## Task statement:
From the thread on tube modeling software, copy the part that opens with the words containing "## A.Venugopal" and closes with "my own reasons.".

## Passage:
● ● ● ● ● ● ●
#  > Petroleum Industry Zone >  > Instrumentation & Control >  >  >  TUBE Modelling Software for 6.3mm OD SS tube.

## muneeb193

can any body tell me which software is used for the modelling of Instrumentation and control TUBES. i want to design a lab scale equipment which uses the 6.3 mm SS OD tubes and its related Fittings. I tried Autocad plant 3d and bentlay Auto-plant but i cant model it. If anyone know about proper software package which can be used for stated work then please tell me


Thanks.See More: TUBE Modelling Software for 6.3mm OD SS tube.

----------


## A.Venugopal

These two softwares you mentioned should be good enough for your need, though Autocad plant 3D is recent and there are reportedly some overlooks in the current launch . Then there is Cadworx plant, PDS, PDMS etc for high end users . Autodesk Inventor  suite has got a good cale and harness, piping tubing module . If you did  not have  formal training you might be feeling frustrated, but dont give up keep trying to learn.I personally suggest inventor due to my own reasons.

Good luck

Venugopal

----------


## muneeb193

Actually i tried but the AUTOPLANT AND AUTOCAD PLANT 3D dont have the data base for the tubes (Typically threded 6.3 mmOD or similar). i watched some of the videos of inventor and myself using Solidworks but there is a problem that no plugin for the Equipments. is that the same with Inventor? i mean in Plant 3D or atuoplant, we just click the pump add some basic dimention and rest is automaticlly drawn. whats about Inventor?

----------


## muneeb193

Actually i tried but the AUTOPLANT AND AUTOCAD PLANT 3D dont have the data base for the tubes (Typically threded 6.3 mmOD or similar). i watched some of the videos of inventor and myself using Solidworks but there is a problem that no plugin for the Equipments. is that the same with Inventor? i mean in Plant 3D or atuoplant, we just click the pump add some basic dimention and rest is automaticlly drawn. whats about Inventor?
● ● ● ● ● ● ●
## Information provided:
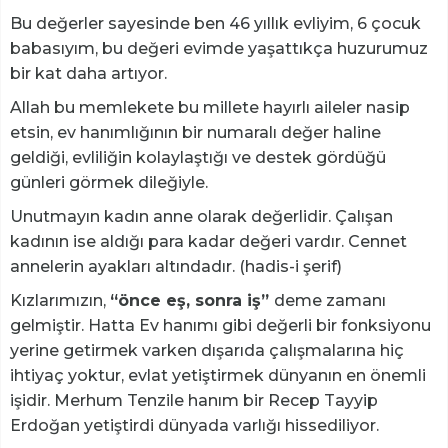
Bu değerler sayesinde ben 46 yıllık evliyim, 6 çocuk
babasıyım, bu değeri evimde yaşattıkça huzurumuz
bir kat daha artıyor.
Allah bu memlekete bu millete hayırlı aileler nasip
etsin, ev hanımlığının bir numaralı değer haline
geldiği, evliliğin kolaylaştığı ve destek gördüğü
günleri görmek dileğiyle.
Unutmayın kadın anne olarak değerlidir. Çalışan
kadının ise aldığı para kadar değeri vardır. Cennet
annelerin ayakları altındadır. (hadis-i şerif)
Kızlarımızın,
“önce eş, sonra iş”
deme zamanı
gelmiştir. Hatta Ev hanımı gibi değerli bir fonksiyonu
yerine getirmek varken dışarıda çalışmalarına hiç
ihtiyaç yoktur, evlat yetiştirmek dünyanın en önemli
işidir. Merhum Tenzile hanım bir Recep Tayyip
Erdoğan yetiştirdi dünyada varlığı hissediliyor.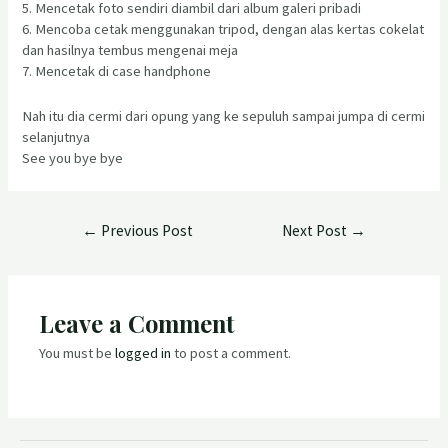
5. Mencetak foto sendiri diambil dari album galeri pribadi
6. Mencoba cetak menggunakan tripod, dengan alas kertas cokelat
dan hasilnya tembus mengenai meja
7. Mencetak di case handphone
Nah itu dia cermi dari opung yang ke sepuluh sampai jumpa di cermi
selanjutnya
See you bye bye
←
Previous Post
Next Post
→
Leave a Comment
You must be
logged in
to post a comment.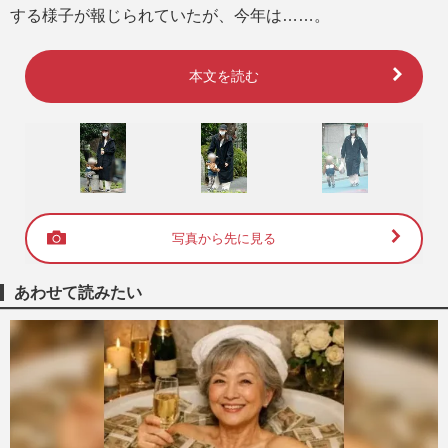
する様子が報じられていたが、今年は……。
本文を読む
写真から先に見る
あわせて読みたい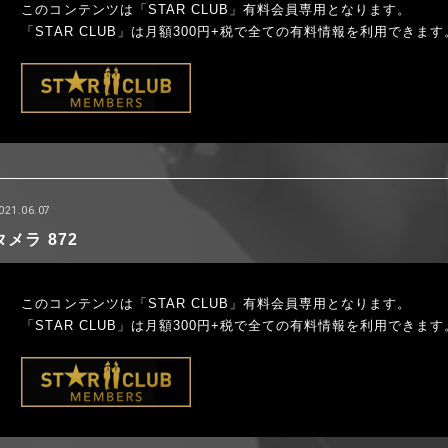
このコンテンツは「STAR CLUB」有料会員専用となります。
「STAR CLUB」は月額300円+税で全ての有料情報を利用できます
021.06.07
タメラ 872
このコンテンツは「STAR CLUB」有料会員専用となります。
「STAR CLUB」は月額300円+税で全ての有料情報を利用できます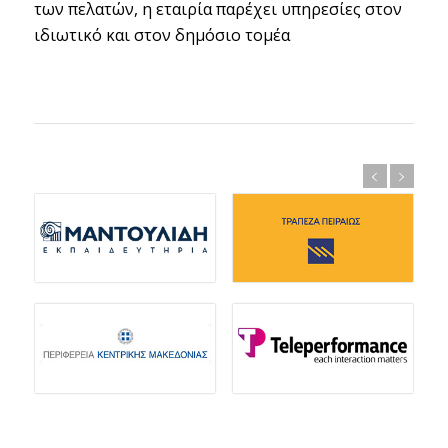
των πελατών, η εταιρία παρέχει υπηρεσίες στον
ιδιωτικό και στον δημόσιο τομέα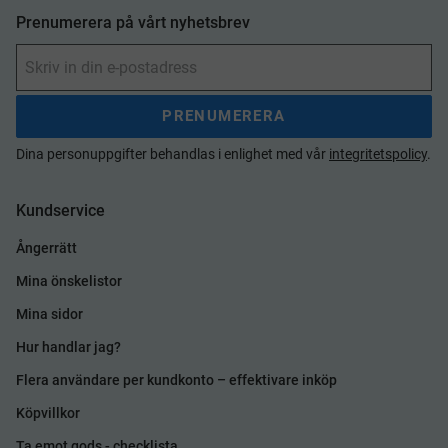
Prenumerera på vårt nyhetsbrev
PRENUMERERA
Dina personuppgifter behandlas i enlighet med vår
integritetspolicy
.
Kundservice
Ångerrätt
Mina önskelistor
Mina sidor
Hur handlar jag?
Flera användare per kundkonto – effektivare inköp
Köpvillkor
Ta emot gods - checklista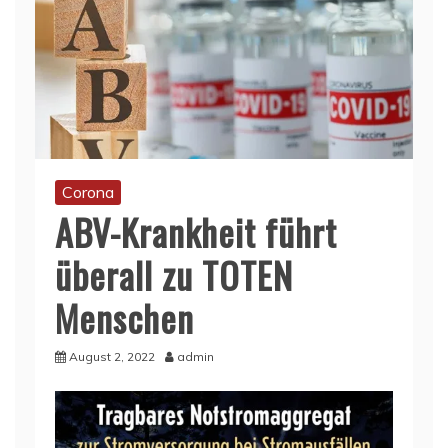
Corona
ABV-Krankheit führt
überall zu TOTEN
Menschen
August 2, 2022
admin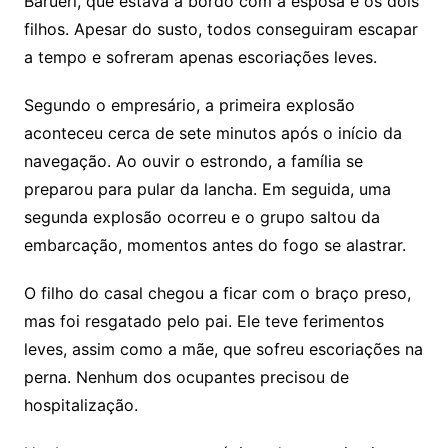
Barueri, que estava a bordo com a esposa e os dois
filhos. Apesar do susto, todos conseguiram escapar
a tempo e sofreram apenas escoriações leves.
Segundo o empresário, a primeira explosão
aconteceu cerca de sete minutos após o início da
navegação. Ao ouvir o estrondo, a família se
preparou para pular da lancha. Em seguida, uma
segunda explosão ocorreu e o grupo saltou da
embarcação, momentos antes do fogo se alastrar.
O filho do casal chegou a ficar com o braço preso,
mas foi resgatado pelo pai. Ele teve ferimentos
leves, assim como a mãe, que sofreu escoriações na
perna. Nenhum dos ocupantes precisou de
hospitalização.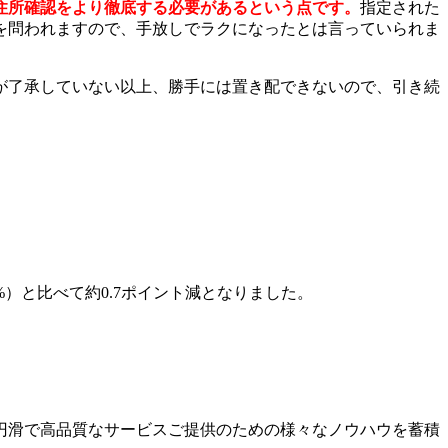
住所確認をより徹底する必要があるという点です。
指定された
を問われますので、手放しでラクになったとは言っていられま
が了承していない以上、勝手には置き配できないので、引き続
.1%）と比べて約0.7ポイント減となりました。
円滑で高品質なサービスご提供のための様々なノウハウを蓄積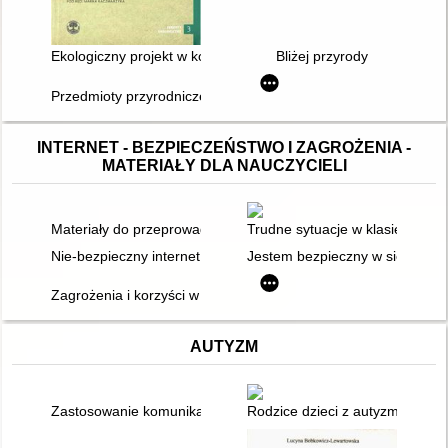
Ekologiczny projekt w kompetentnej szkole, czyli o szkolnych 
Bliżej przyrody
Przedmioty przyrodnicze : zestawy materiałów. Cz. 1
INTERNET - BEZPIECZEŃSTWO I ZAGROŻENIA -
MATERIAŁY DLA NAUCZYCIELI
Materiały do przeprowadzenia lekcji wychowawczej na temat:
Trudne sytuacje w klasie szkolne
Nie-bezpieczny internet : scenariusz zajęć np. z okazji Dnia B
Jestem bezpieczny w sieci
Zagrożenia i korzyści w pracy z komputerem i internetem : s
AUTYZM
Zastosowanie komunikacji alternatywnej i wspomagającej w p
Rodzice dzieci z autyzmem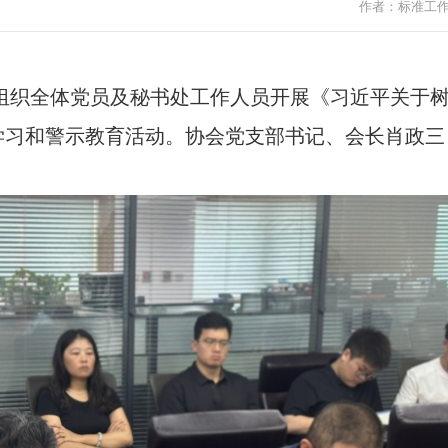
作者：标准工
组织全体党员及
秘书处工作人员
开展《习近平关于
学习
和警示教育
活动。
协会
党支部书记
、
会长肖政三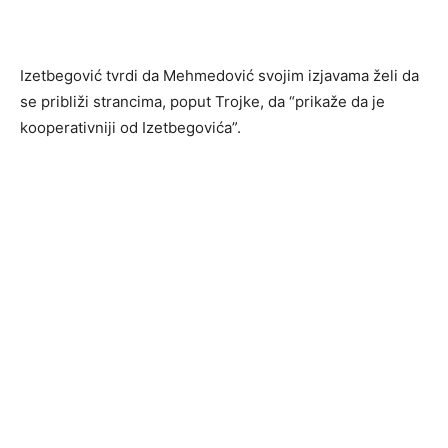
Izetbegović tvrdi da Mehmedović svojim izjavama želi da
se približi strancima, poput Trojke, da “prikaže da je
kooperativniji od Izetbegovića”.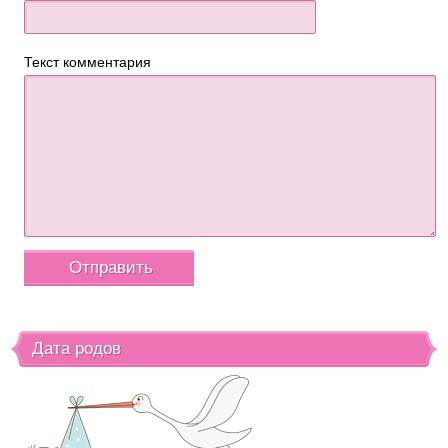
Текст комментария
Дата родов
● ● ● ● ● ● ●
## Answer to this exercise:
## A.Venugopal

These two softwares you mentioned should be good enough for your need, though Autocad plant 3D is recent and there are reportedly some overlooks in the current launch . Then there is Cadworx plant, PDS, PDMS etc for high end users . Autodesk Inventor  suite has got a good cale and harness, piping tubing module . If you did  not have  formal training you might be feeling frustrated, but dont give up keep trying to learn.I personally suggest inventor due to my own reasons.